A velhinha estava procurando o cartão do ônibus numa bolsa que devia ter umas dez caixas de remédios, uns biscoitos de polvilho, uma fralda geriátrica, naftalina, dentaduras extras e sei lá mais o que. Se ela sabe que vai perder o cartão, porque não coloca num lugar mais fácil???? Poorrrrrrraaaa! Pendura na orelha, guarda no sutien, coloca no adesivo da fralda, MAS NÃO EMPATA A VIDA ALHEIAAA!
Tudo bem, até aí, eu sou uma ótima pessoa. Coloquei a mão no bolsinho reservado pra dinheiro do ônibus (Simmmm, não fodo com a vida alheiaa!) E notei que tinha uma nota de dez reais, somente ela.
Estava atra da velha, e o cobrador estendeu a mão de modo a pegar a nota de dez reais e começar a adiantar o troco. E a velha procurando o maldito cartão.
O cobrador me deu o troco e apertou o botão pra liberar a catraca PRA MIM, já que a velha não achava o cartão. Foi quando, nesse pequeno intervalo de tempo, a luz liberou minha passagem e a véia colocou o cartão dela na máquina. Eu, sabendo que estava certa, passei pela catraca.
Em poucos segundos a velhinha doce e podre que eu deixei passar na minha frente, se transformou num monstro e  berrou:
- Ei mocinha, você passou na minha frente e eu paguei.
Eu olhei para o cobrador e para a velha e falei:
- Mas eu paguei...
E quem disse que a velha me deixou falar??? Logo foi falando:
-Ai, esses jovens, ninguém controla, não têm mais respeito com gente de idade, um dia ela vai ficar velha.. bçá blá blá
O cobrador sem mãe nem falou nada! simplesmente me fez um sinal com a mão, querendo dizer "Ignora, ela é louca.."
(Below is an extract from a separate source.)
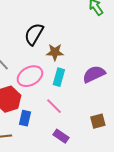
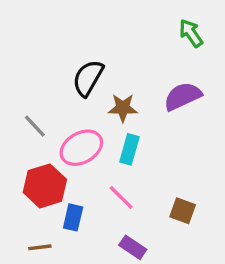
purple semicircle: (94, 74) -> (183, 96), moved
brown square: (98, 121) -> (183, 211), moved, turned 35

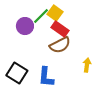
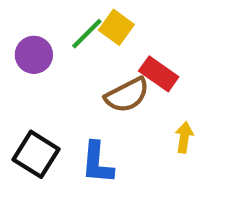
purple circle: (25, 26) -> (34, 55), moved
red rectangle: (60, 29) -> (159, 74), moved

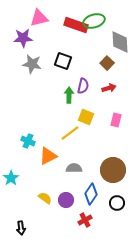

Eu olhei pra véia, e quase me esqueci de que minha mãe sempre disse pra respeitar os mais velhos. Naquela hora, tinha vontade de voar naquela filha de uma puta véia arrombada, jogar ela no chão e chutar até que ela falasse:
-Desculpa moça, eu sou retardada, tô assada por causa da fralda e tô nervosa. Não tomei meu gardenal hoje e acabei falando merda.
Chutar mesmo, dar bicuda, igual o Brad Pitt dá na Angelina Jolie em Sr. e Sra. Smith.
Ela realmente achou eu precisava roubar uma passagem de ônibus dela e ainda falou dos meus hábitos com velhinhos! Porra, várias vezes fui de pé num ônibus lotado, em plenas 18h no trânsito de São Paulo pra deixar o velhinho sentar! E eu levo umas 3 horas pra chegar em casa!!! Porra! Velha desgraçada! Colocou em dúvida anos de boas intenções por causa de uma porra de uma passagem de ônibus.
Quando sentei, estava possuída, parecia que tinha um monstro dentro de mim. Parecia que eu ia voar naquela velha desgraçada a qualquer momento.
A velha resmungou durante a viagem inteira.
Ela desceu. Pensei em descer com ela e encurralar a monstra num beco e torturá-la, de modo que ela tivesse realmente razões para falar mal de jovens. 


Velha pau no cu.


Fiquei com raiva durante mais algumas horas. Depois passou, como sempre.